University sanctions for committing research misconduct may include, but are not limited to: removal from the research project, a reprimand, financial restitution, and termination of association with the University. Other sanctions may include, if appropriate, actions such as notifying editors of journals in which the research in question was published or to which manuscripts were sent; other institutions with which the respondent has been affiliated; collaborators on such research; and professional societies, licensing boards, or criminal authorities.
The University's response to a finding of research misconduct, including sanctions against the researcher, will reflect the severity of the misconduct and will be in compliance with the provisions of the University Constitution and Bylaws, the union collective bargaining agreement, and other relevant documents.

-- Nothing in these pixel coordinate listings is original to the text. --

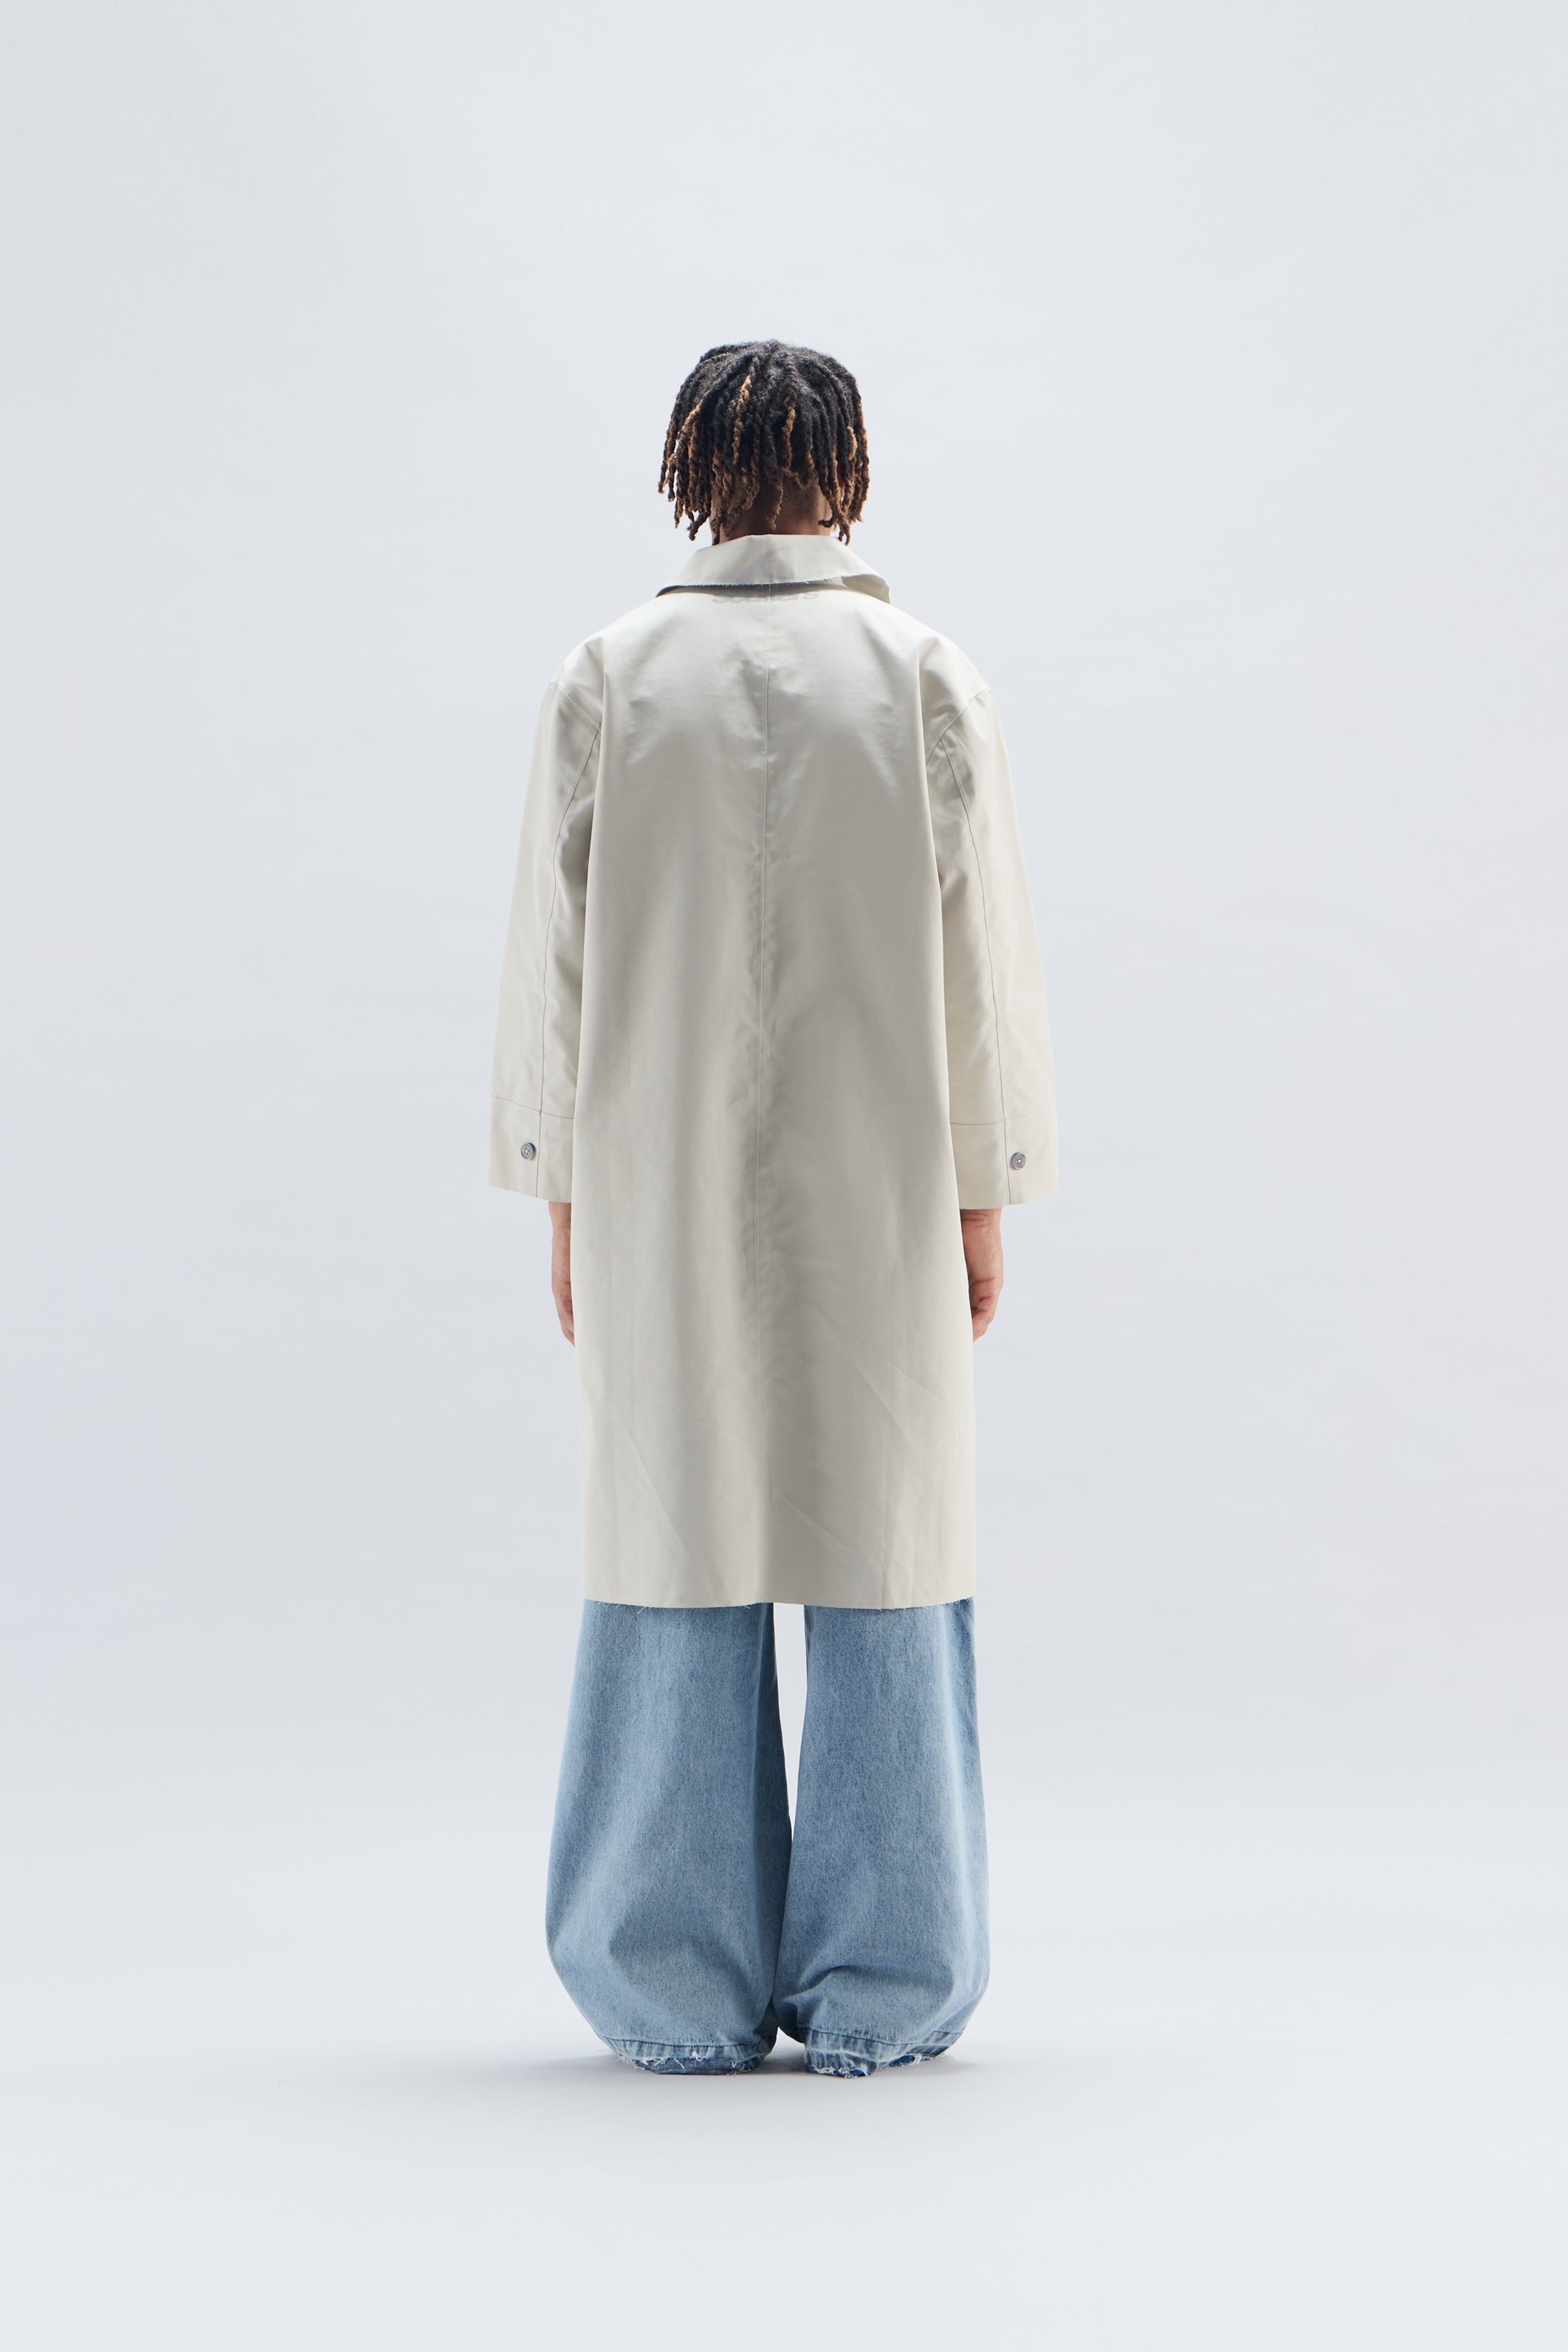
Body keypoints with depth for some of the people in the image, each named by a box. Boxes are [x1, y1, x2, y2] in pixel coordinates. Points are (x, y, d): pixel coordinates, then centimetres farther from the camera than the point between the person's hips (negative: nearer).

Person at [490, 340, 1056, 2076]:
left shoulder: (611, 677, 1)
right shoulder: (925, 678, 0)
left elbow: (555, 946, 1)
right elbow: (979, 945, 0)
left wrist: (564, 1196, 8)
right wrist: (983, 1192, 8)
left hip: (663, 1189, 1)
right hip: (876, 1188, 0)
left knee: (678, 1550, 6)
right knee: (882, 1548, 5)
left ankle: (684, 1993, 12)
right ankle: (877, 1993, 11)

If termination of faculty employment is to be considered, all applicable due processes within university bylaws and policies, as well as collective bargaining agreements, shall apply. If termination of a member of the Supportive Professional Staff is to be considered, due process will apply.
If dismissal of a member of the Operating Staff is to be considered, the procedures in the State Universities Civil Service System statute and rules will apply.
If dismissal of a student is to be considered, the Student Judicial Code appeal procedures will be followed. Sanctions or other actions may also be taken by the awarding funding agency.
The University will maintain the institutional record and all sequestered evidence including physical objects, securely for seven years after completion of the proceeding.